▸ **TEXTO DADO**
Para onde vai o M12M®?

We are the protagonists of the Portuguese “Movement 12th of March” – that sparked the social uprisings in Europe over a year ago – and the initiators of a new kind of university arising right now in the Tamera peace research center, a project which has researched the foundations for a future without war for over thirty years. (…).

For this we ask for your support to get the necessary funding – $8000 to cover the flight tickets for six people and set up the logistic structures in Rio (a tent construction offering space for presentations, meetings, concerts, for encounter and book shop).”

O M12M, que desapareceu da luta política mal percebeu que ela tinha começado, que blindou e patenteou um evento que foi feito por centenas de activistas e ao qual responderam milhares de pessoas, que abandonou todas as plataformas de unidade à excepção das dirigidas pelo PS, está a fazer uma campanha financeira onde procura angariar 8 mil euros para ir ao Brasil com a Tamera Sollar Village, organização que é conhecida por tudo menos pela falta de verbas e, claro, por fazer propaganda da paz que aprendeu com os pacifistas dos colonatos israelitas. No meio disto tudo ainda tem o despudor de dizer que vai ao serviço “da criação de novos laços de cooperação entre movimentos, organizações e comunidades”?!?. Se daqui a um ano houver uma  social uprising na América do Sul, já sei a quem devo encomendar a comenda.

▸ **LISTAGEM FORNECIDA**
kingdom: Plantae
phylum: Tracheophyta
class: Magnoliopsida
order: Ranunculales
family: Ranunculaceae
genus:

▸ **DESCRIÇÃO DA TAREFA**
Segundo o texto sobre o M12M, a tenda a montar no Rio ofereceria espaço para várias coisas. Enumere-as todas, nas palavras inglesas em que o texto as apresenta.

▸ **RESPOSTA À TAREFA**
presentations, meetings, concerts, encounter, book shop